Motivation

When estimating a treatment effect (typically the lift), \(\delta_i\), using the Bayesian methodology, Datadog uses a default prior of

\[ \delta_i \sim \operatorname{Normal}(0, 0.05^2) \>.\]

Do I really believe that true effects are normally distributed? No, not really. Under such a model, we should see true lifts larger than 10% in absolute value less than 5% of the time, and lifts less than 20% less than 1% of the time. Roughly, that means 1 in every 100 experiments should produce a lift larger than 20% n absolute value. But I see effect sizes on that order more often than I should, and they sometimes have small(ish) standard errors so sampling noise doesn’t completely explain why I’m seeing them so often. It is more likely that the latent distribution of true effects is better modeled as a mixture distribution; Most treatments produce small improvements, and some produce large ones. It may be the case that we can use our context from the intervention to select a better prior, but what do we do from the platform side when we don’t have access to that.

In A/B Testing with Fat Tails the authors argue that the distribution of true treatment effects across experiments is better modeled with a heavy-tailed Student-t prior than a Gaussian prior, leading to empirical Bayes estimates that shrink small effects toward zero while preserving the possibility of rare, genuinely large innovations. This approach is nice for a few reasons:

The t-distribution can be conceptualized as a mixture distribution. Suppose \(W \sim \operatorname{Inverse-Gamma}(\nu/2, \nu/2)\), and let \(X \mid W \sim \operatorname{Normal}(0, W)\). Then the marginal distribution of \(X\), integrating out \(W\) is a t-distribution with degrees of freedom \(\nu\). So the t-distribution kind of naturally allows for this idea of treatment effects coming from a mixture. Also,
When using a t-distribution as the prior for the treatment effect, small lifts are shrunk more aggressively and large lifts are not shrunk so aggressively, as the authors of that paper indicate. The effect is that we take the larger effects more on face value as opposed to shrinking them so much. I’ve extolled the virtues of shrinkage, but shrinkage comes at a cost from the platform’s perspective. When you’ve got a big lift, shrinkage can cause a discrepancy between what the pen-and-paper math says the lift should be and what the platform reports. For non-technical users, this can create confusion and raise suspicion of results, each of which can erode trust in the platform.

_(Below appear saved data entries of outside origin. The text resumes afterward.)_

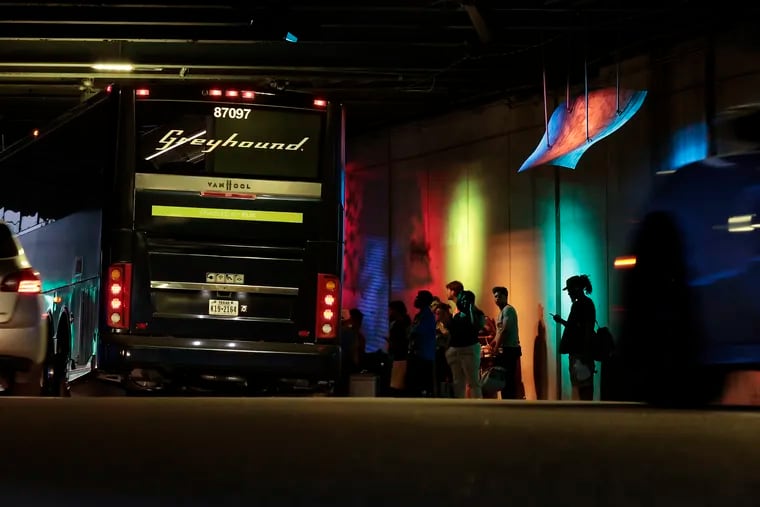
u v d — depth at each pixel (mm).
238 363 18078
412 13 22734
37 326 16172
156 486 6285
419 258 30797
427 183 30500
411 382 22891
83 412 11438
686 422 10453
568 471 6840
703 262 12734
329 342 18328
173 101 18203
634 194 22906
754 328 12383
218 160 18219
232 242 18188
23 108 33219
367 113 31531
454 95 28688
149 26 23469
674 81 21719
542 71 25062
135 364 17844
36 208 20812
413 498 5801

However, the updating step when using a t-distribution does not have a nice closed form expression like the normal-normal conjugate model. While the posterior mean can be obtained via numerical integration, the posterior variance (and hence credible intervals) are a bit of a pain to compute. You could use AI to implement the numerical integration for the mean and variance, but try explaining the procedure in your docs (again…maybe easier with AI but not super clear in my opinion).

Let’s return to the t-distribution as a mixture for a moment. The marginal density of \(X\), \(f(x)\), is represented by the following integral

\[ f(x) = \int_{0}^{\infty} f(x \mid w) g(w) \> dw \]

which can be roughly thought of ¹ as some sort of weighted average with infinitely many components. Much in the same way we may truncate a Taylor series to approximate some function, what if we used finitely many components and estimated a mixture distribution?

This is, more or less, what van Zwet does in The Statistical properties of RCTs and a Proposal for Shrinkage. You know van Zwet, he was a co-author on one of my favorite papers which served as inspiration for this blog post. So let’s take a page out of van Zwet’s book and apply the same technique to AB testing.

Model

van Zwet considers results from RCTs (for our purposes, we can consider this an A/B test) as a triple \((\delta, \hat \delta, s)\), where \(\delta\) is the true treatment effect, \(\hat \delta\) is our noisy estimate of \(\delta\), and \(s\) is the standard error. Rather than work with the triple, it is easier to consider the \(z\) score, \(z = \hat \delta / s\) and the noiseless analogue which van Zwet calls the “Signal to Noise Ratio”, or SNR, namely \(SNR = \delta / s\). The idea is to model the \(z\) (for reasons I will get to eventually) and then compute \(s \cdot E[SNR \mid z]\) as the estimated treatment effect which should regularize the estimate a little bit.

Now, why model the \(z\) and not the \(\hat \delta\)? Note that the marginal distribution of the \(z\) is a convolution between a standard normal and the distribution of the \(SNR\). Hence, if we model the \(z\) as a mixture of normal, we can obtain the implied distribution of \(SNR\) by subtracting 1 from each component’s variance, from which we can compute the regularized treatment effect. It is a bit of a round-world trip, but it is worth it.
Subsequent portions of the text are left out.